◆ TASK DETAILS ◆
Rewrite each of the entries below with "street-level photo" changed to "storefront image" and every other word left as it is. Omit the pictures.

◆ RECORD LIST ◆
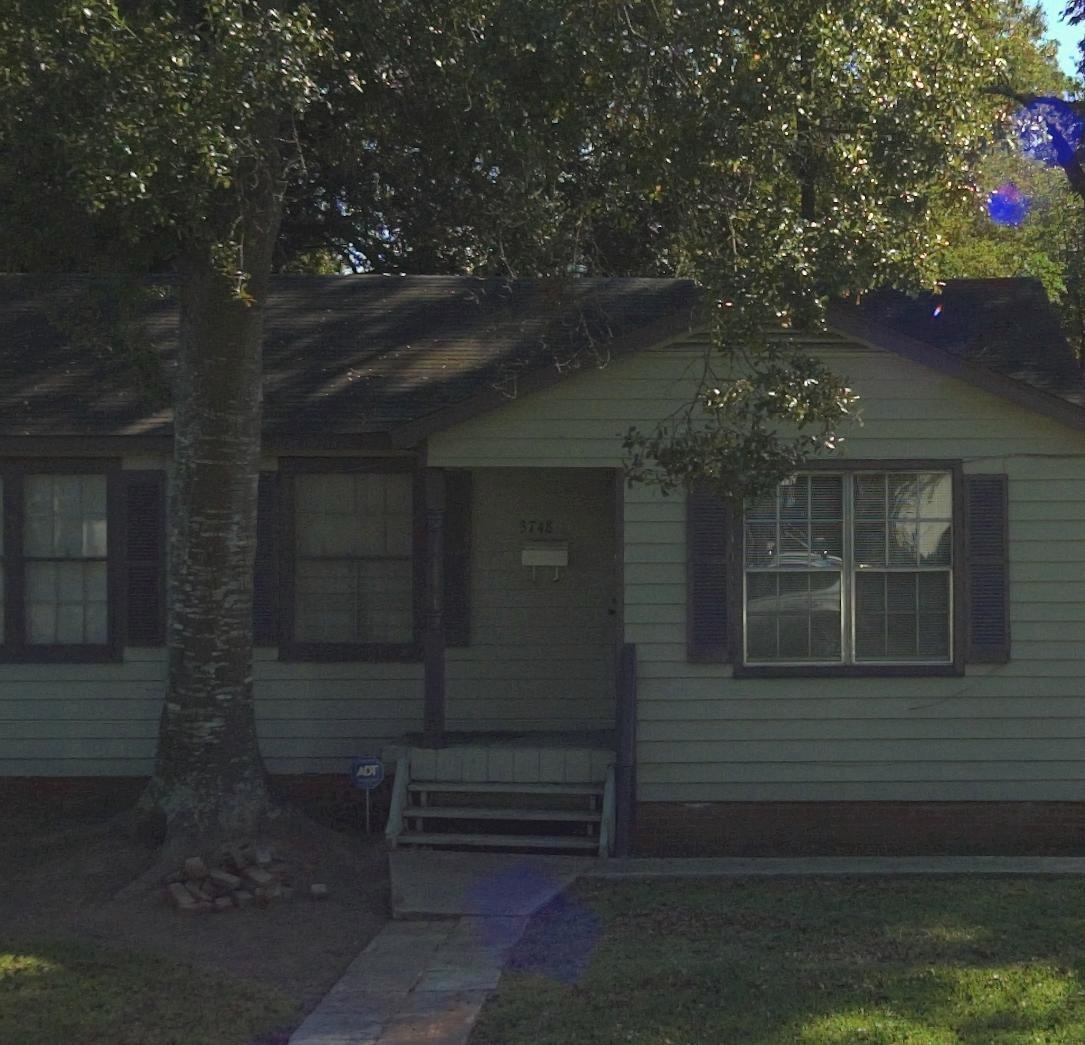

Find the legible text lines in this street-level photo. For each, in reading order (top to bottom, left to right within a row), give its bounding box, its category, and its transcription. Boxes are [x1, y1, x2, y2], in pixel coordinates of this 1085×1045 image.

[517, 517, 556, 536] StreetNumber: 3748
[354, 764, 380, 777] None: ADT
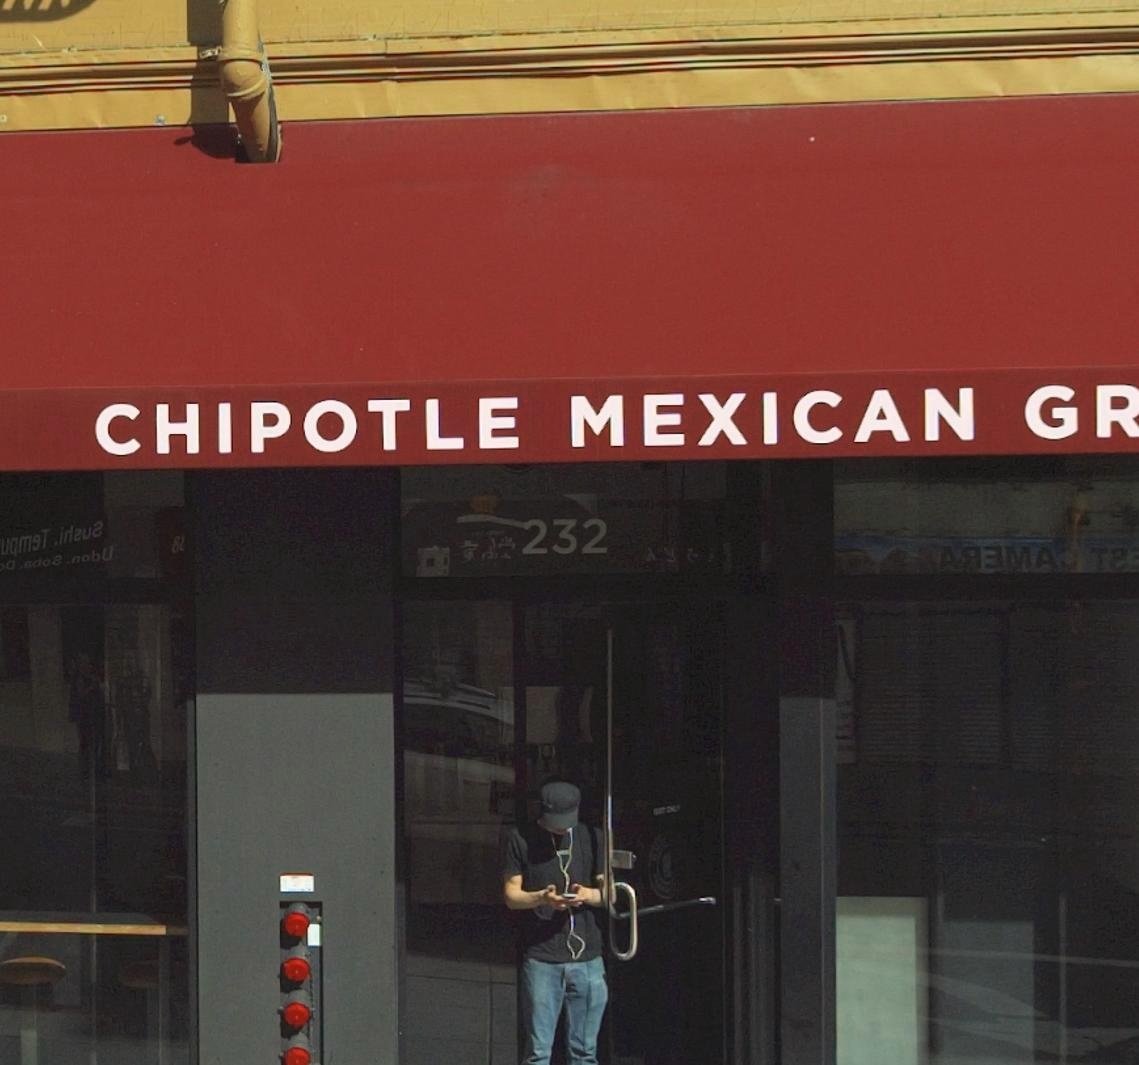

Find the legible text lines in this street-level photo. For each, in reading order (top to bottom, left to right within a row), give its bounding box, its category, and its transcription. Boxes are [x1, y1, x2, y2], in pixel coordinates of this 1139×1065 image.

[91, 378, 1083, 461] BusinessName: CHIPOTLE MEXICAN G
[6, 514, 110, 561] None: u*m*T .i***u*
[0, 542, 118, 578] None: * .**** .****
[166, 529, 184, 559] None: 8
[519, 515, 614, 558] StreetNumber: 232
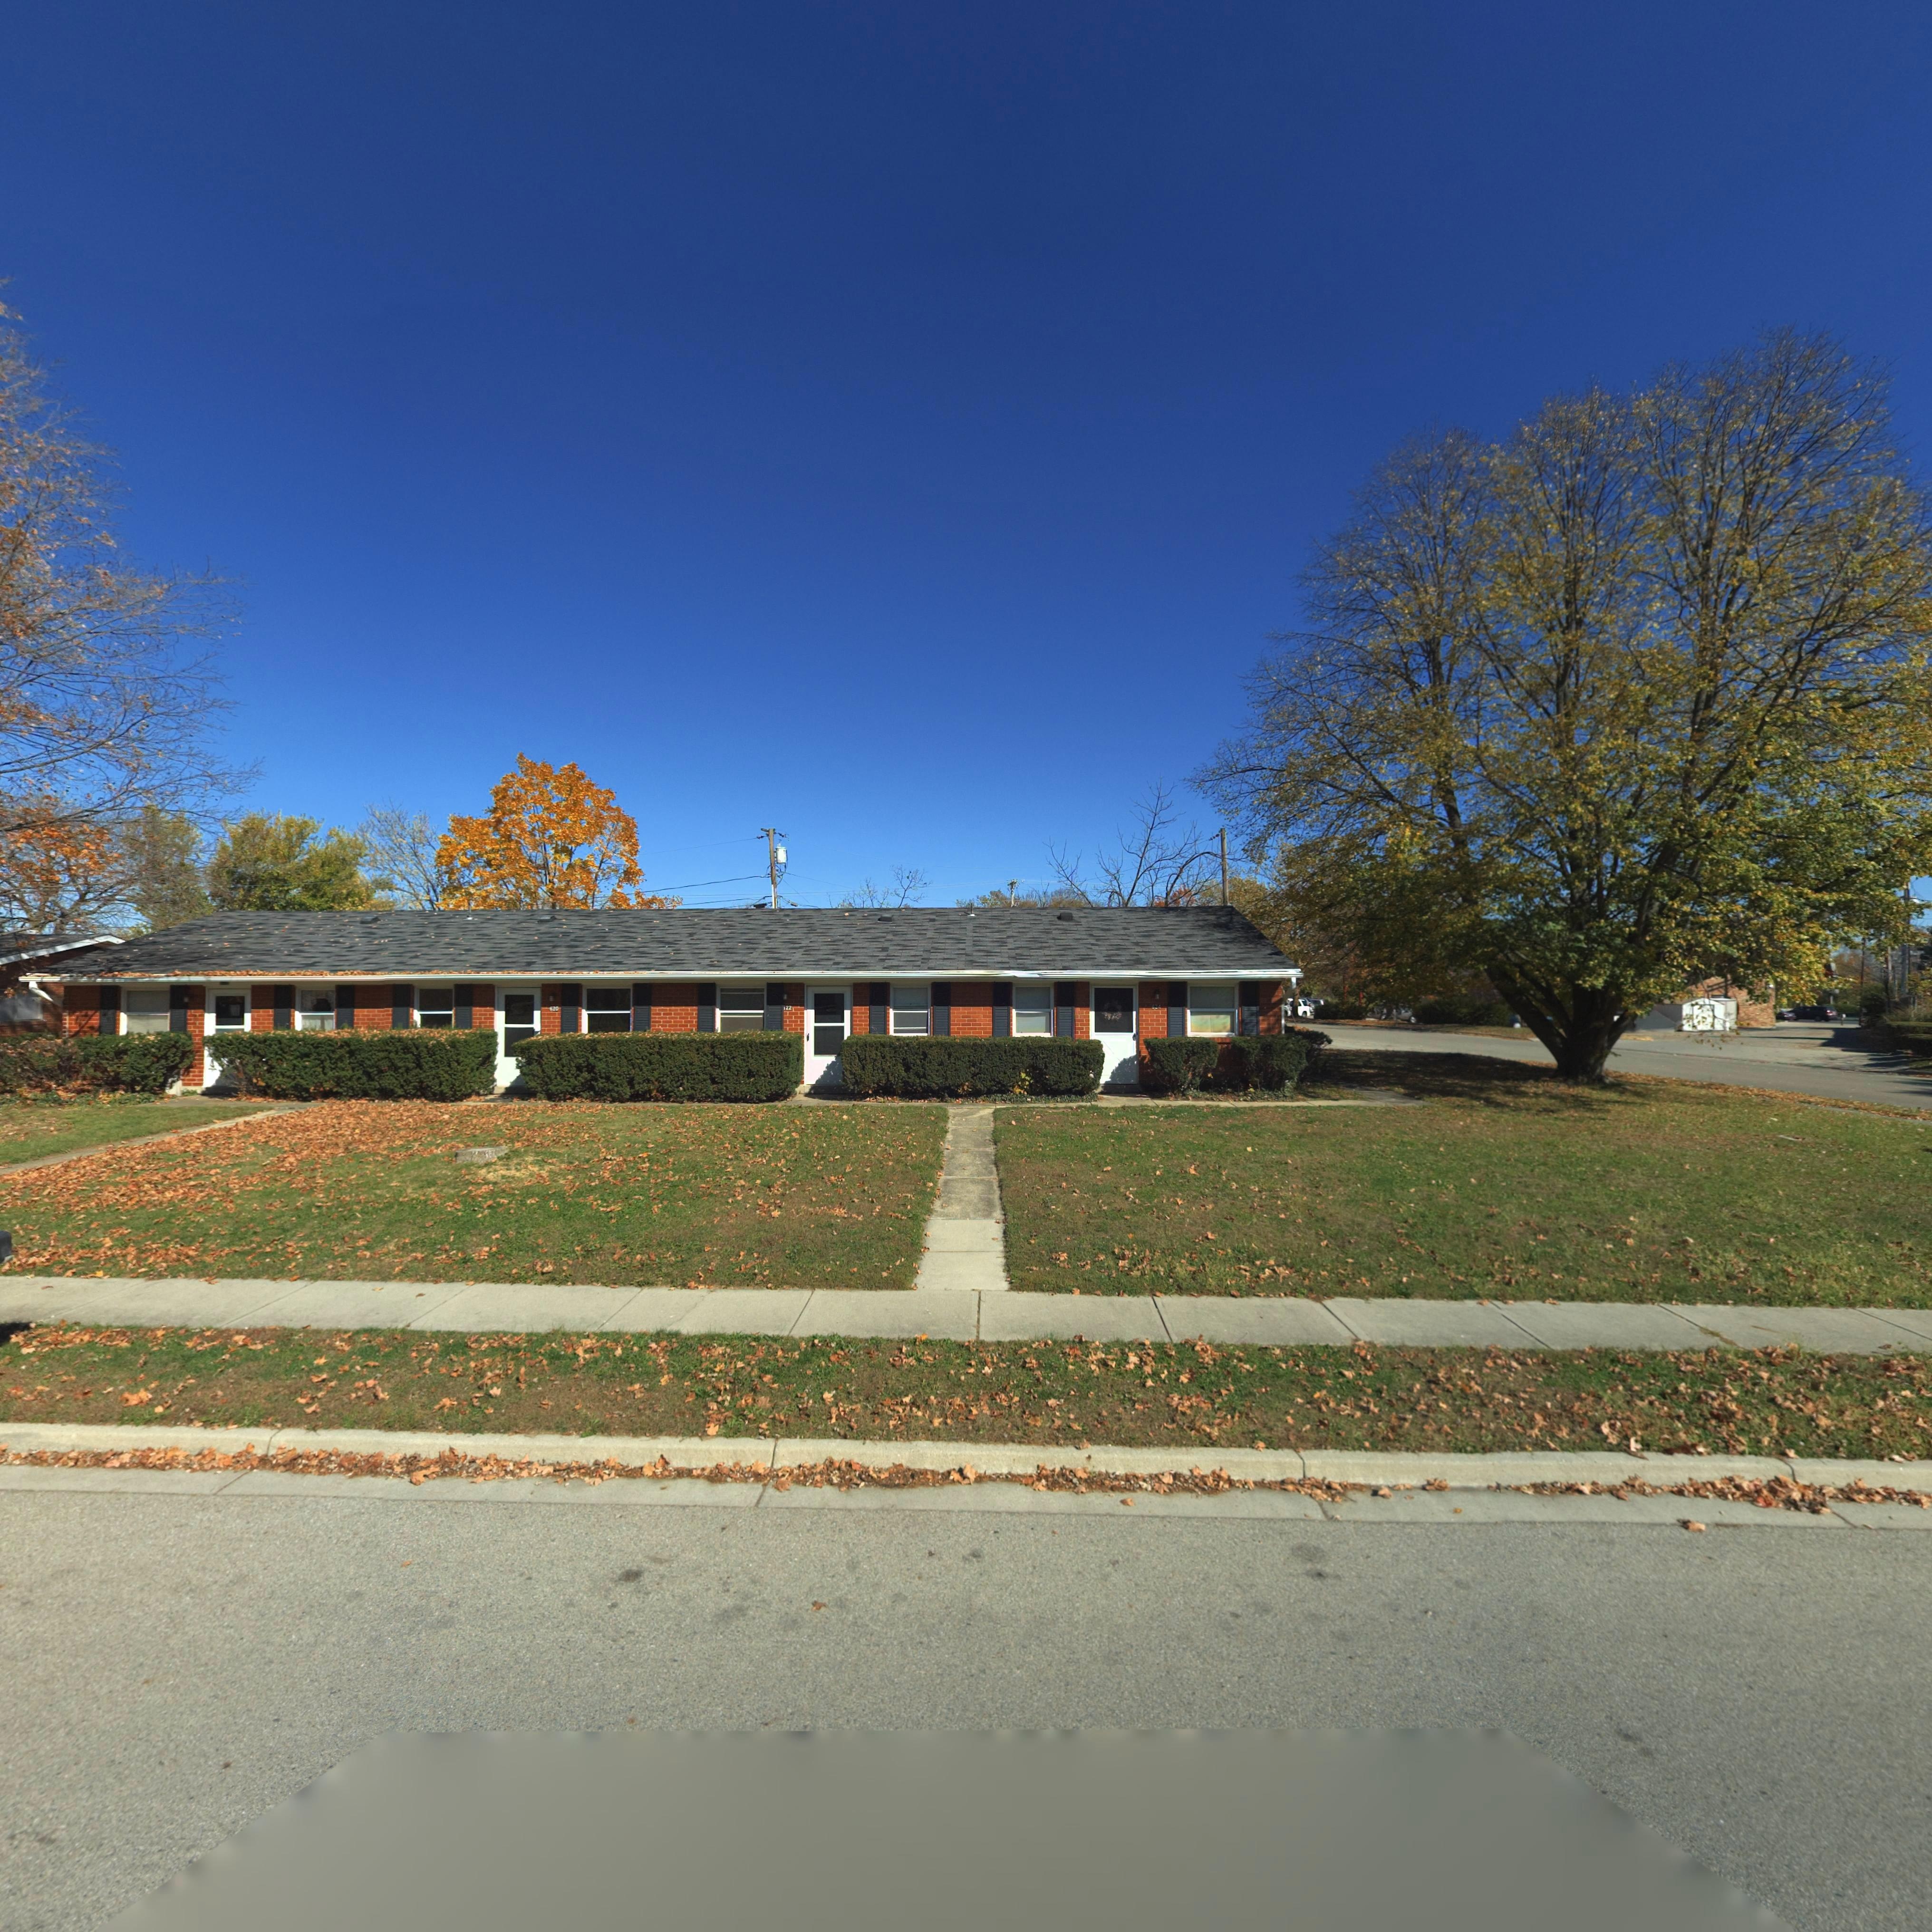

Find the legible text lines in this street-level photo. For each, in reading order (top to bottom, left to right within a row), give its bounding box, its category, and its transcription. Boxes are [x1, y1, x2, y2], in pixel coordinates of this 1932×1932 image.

[549, 1005, 559, 1011] StreetNumber: 620
[785, 1005, 792, 1010] StreetNumber: 22
[1151, 1004, 1161, 1010] StreetNumber: 624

◆ PROBLEM SOLUTION ◆
Find the legible text lines in this storefront image. For each, in reading order (top to bottom, left to right within a row), give its bounding box, its category, and its transcription. Boxes are [x1, y1, x2, y2], in pixel coordinates of this 1085×1045 image.

[517, 517, 556, 536] StreetNumber: 3748
[354, 764, 380, 777] None: ADT

Find the legible text lines in this storefront image. For each, in reading order (top to bottom, left to right within a row), give its bounding box, its category, and its transcription. Boxes are [x1, y1, x2, y2], in pixel coordinates of this 1139×1065 image.

[91, 378, 1083, 461] BusinessName: CHIPOTLE MEXICAN G
[6, 514, 110, 561] None: u*m*T .i***u*
[0, 542, 118, 578] None: * .**** .****
[166, 529, 184, 559] None: 8
[519, 515, 614, 558] StreetNumber: 232

Find the legible text lines in this storefront image. For each, in reading order (top to bottom, left to right within a row), give its bounding box, its category, and its transcription. Boxes are [x1, y1, x2, y2], in pixel coordinates of this 1932×1932 image.

[549, 1005, 559, 1011] StreetNumber: 620
[785, 1005, 792, 1010] StreetNumber: 22
[1151, 1004, 1161, 1010] StreetNumber: 624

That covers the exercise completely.